Jessica D. Hernandez (January 21,1992)
No longer a caterpillar strolling the streets,
but still a butterfly has not spread it’s wings,
and here I lie, suffocating in this cocoon
When I should fly off and away to fantastical things.
I twist and I turn, as I struggle to break free
I try so hard to break the bonds of this strangling silk
I spun it around me, with no desire to ever come out,
But now like a baby, I must be weaned from my milk.
and the strength is not in me to break these bonds,
these bonds were never meant to be broken at all,
but I am no longer a small caterpillar trapped in a big world,
but I am a big heart, curled up in a cocoon, unable to stand tall.

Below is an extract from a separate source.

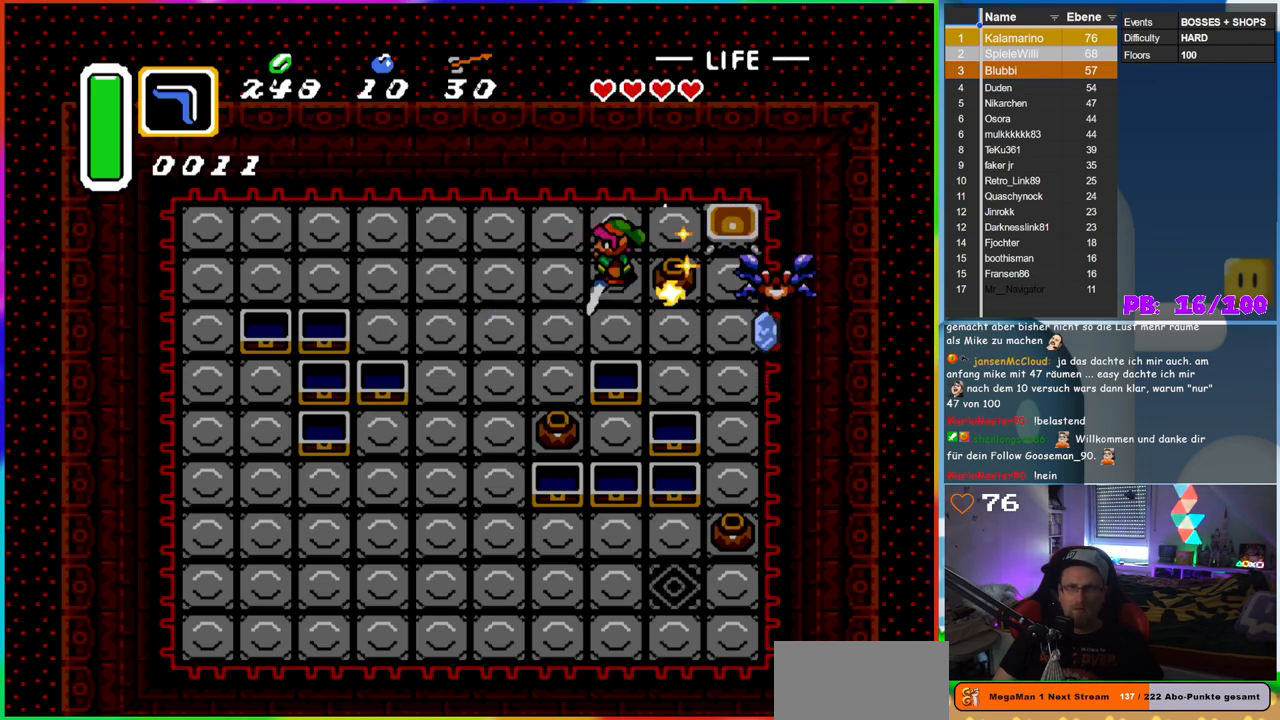
Gameplay with a controller (Nintendo layout); each line is a JSON object with the inputs held at the frame after it. "events" lists button and stick changes between this image and that frame as [ms after this image, input, new state], when the widget could be followed in between. Not read: L3 R3.
{"buttons": ["A", "DPAD_RIGHT"], "events": [[17, "DPAD_RIGHT", "up"], [267, "DPAD_DOWN", "down"], [350, "DPAD_RIGHT", "down"], [383, "DPAD_DOWN", "up"], [400, "A", "down"]]}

For if I stand tall, then they will see my heart,
and all that is in it, and so much more,
what if they do not like the color of my wings,
what if they rip them out and toss them to the floor.

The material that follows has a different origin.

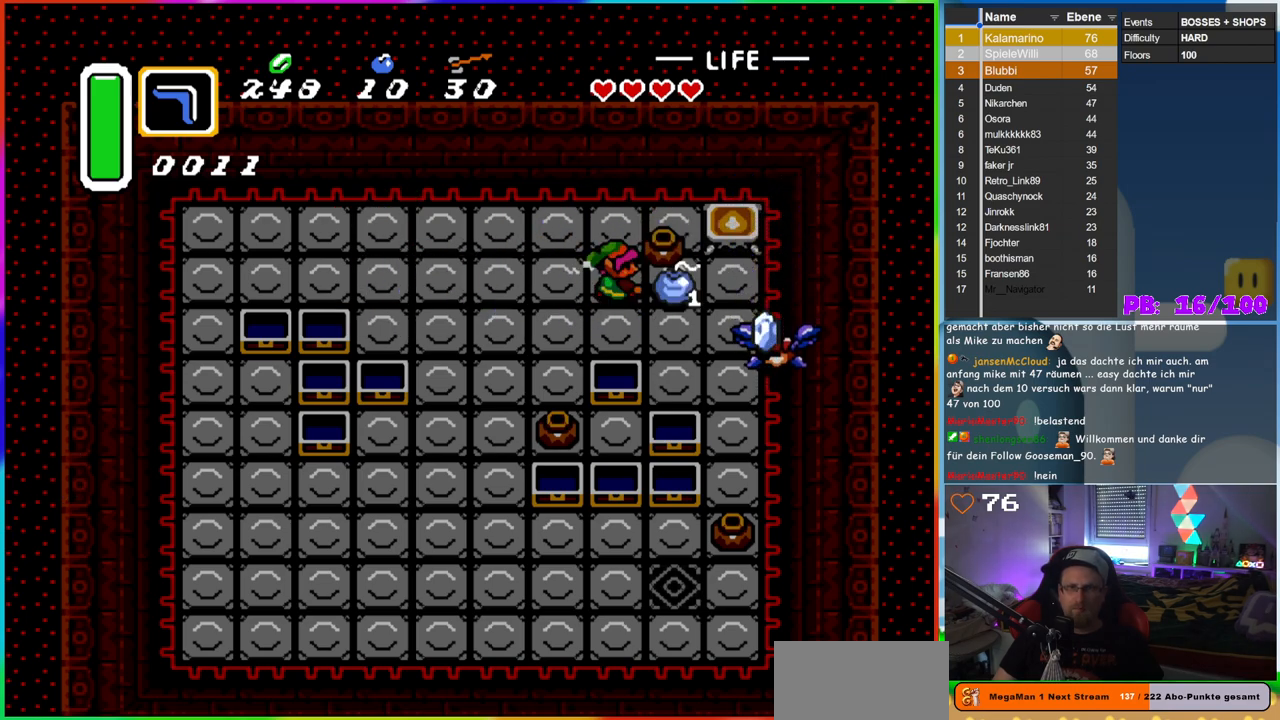
{"buttons": ["DPAD_RIGHT"], "events": [[67, "A", "up"], [83, "DPAD_RIGHT", "up"], [300, "DPAD_RIGHT", "down"], [367, "DPAD_DOWN", "down"], [483, "DPAD_DOWN", "up"]]}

Then I’d long to have back my comfortable cocoon
but the silk would’ve already been torn down to shame,
with no building materials capable of erasing the past
I’d sit and I’d cry, and I’d have only myself to blame.
But what if they love the bright contrasts in my wings,
and they found beauty within the way that I fly,
I’d live my whole life perfectly content with myself,
and I’d never have any reason to let out a sigh.
Still I know not how to break away,
the cocoon is strong, but I am weak,
I know not why I once longed to hide alone,
When now it is freeness that I do seek.